Sechzig Jahre Bühnenkarriere liegen hinter der Rockband The Lords“. Nun nehmen die „deutschen Beatles“ Abschied – unter anderem mit einem Auftritt in Reutlingen.

Kultur: Jan Ulrich Welke (juw)

Reutlingen - Für manche Musiker mag’s der Lebenstraum schlechthin sein, für andere ein einziger Albtraum: auf der Bühne zu sterben. Dieses rare Künstlerschicksal widerfuhr „Lord“ Ulli Günther vor ziemlich genau zwanzig Jahren. Im Herbst 1999 brach der Sänger mitten während eines Konzerts der Lords in Potsdam auf offener Bühne zusammen und verstarb kurz darauf in einem dortigen Krankenhaus.

 

Zwanzig Jahre ist das auch schon wieder her, doch die Lords gab es zu diesem Zeitpunkt bereits vierzig Jahre. 1959 starteten sie ihre Karriere als Skiffle-Band im damaligen Westberlin. Mit teils selbst gebauten Instrumenten traten sie bald darauf bei etwas an, was man heutzutage Lookalike-Contest nennen würde, einem Beatles-Ähnlichkeitswettbewerb. Den gewannen sie zunächst regional in Berlin, bald triumphierten sie auch beim nationalen Endausscheid im legendären Hamburger Star Club, so dass sie sich bald „Deutschlands Beatband Nummer eins“ nennen durften. Dass bei dem Wettbewerb nur Beatles-Songs gespielt werden durften und der Bassist Knud Kuntze daraufhin die Lords-Nummer „Shakin’ all over“ kess als Lied ankündigte, „das nur die wenigsten von den Beatles kennen“, bleibt als schöne Anekdote aus einer Unterhaltungsbranche, in der schon damals oft Frechheit siegte.

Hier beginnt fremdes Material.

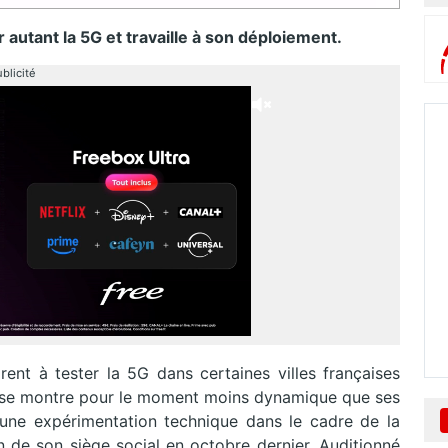
r autant la 5G et travaille à son déploiement.
blicité
nt à tester la 5G dans certaines villes françaises
ree se montre pour le moment moins dynamique que ses
é une expérimentation technique dans le cadre de la
 de son siège social en octobre dernier. Auditionné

Auf Sieg folgt Plattenvertrag

Den weiteren Gesetzen dieser Branche zufolge bekamen sie einen Plattenvertrag, um als die „deutschen Beatles“ vermarktet werden zu können, und das klappte auch ganz gut. Zwölf Songs, gesungen von Ulli Günther, zumeist nachgespielte britische oder amerikanische und ihnen auf den Leib produzierte Stücke, landeten in den Hitparaden. Tourneen mit den Kinks und The Who folgten, schließlich Auftritte in Polen und Jugoslawien als erste westliche Band in einem Ostblockland.

Ihre unverkennbaren Markenzeichen von einst – weiße Rüschenhemden und vor allem die Prinz-Eisenherz-Frisuren – haben sie segensreicherweise längst abgelegt, neben Ulli Günther gingen einige weitere Musiker wie auch Knud Kuntze, zwischenzeitlich gab es auch einmal eine Auszeit. Doch aktiv sind die Lords auch sechzig Jahre nach ihrer Gründung und mit dem verbliebenen Veteranen Klaus-Peter „Leo“ Lietz an der Gitarre noch immer.

Ein letzter Gruß

Jetzt allerdings soll Feierabend sein; seit April befinden sich die Lords auf ihrer Abschiedstournee. Die „dienstälteste Rockband der Welt“, wie sie sich selbst bezeichnen, die laut ihrer selbst verfassten Vita „authentische und anspruchsvolle Rockband mit nach wie vor großer Fangemeinde“ tritt dabei nicht mehr wie noch einst vor 25 000 Menschen in Warschau auf. Die aktuellen Stationen der Abschiedstournee lauten Haldensleben, Barsinghausen oder Pößneck, ehe schließlich zu Silvester im Veranstaltungszentrum Wind in Zwönitz der allerletzte Vorhang fallen soll.

Davor steht noch ein Konzert im Naturtheater in Reutlingen am kommenden Donnerstag an, und dann wird der Stab übergeben an dienstalte Bands wie die 1964 gegründeten The Who oder Musiker mit 69-jähriger Bühnenerfahrung wie John Mayall.

Aber Scherz und Bissigkeit beiseite: Natürlich kamen die Lords nie an die Beatles heran (wer kam das schon?), einen glänzenden Ruf auch über die deutschen Grenzen hinaus hatten sich die Lords dennoch erarbeitet. Sechzig Jahre im deutschen Rockmusikzirkus unterwegs gewesen zu sein, unzählige musikalische Strömungen und Haarmoden kommen und gehen gesehen zu haben sowie Hits wie „Shakin’ all over“ oder „Poor Boy“ hinterlassen zu haben, ist überdies eine feine Leistung.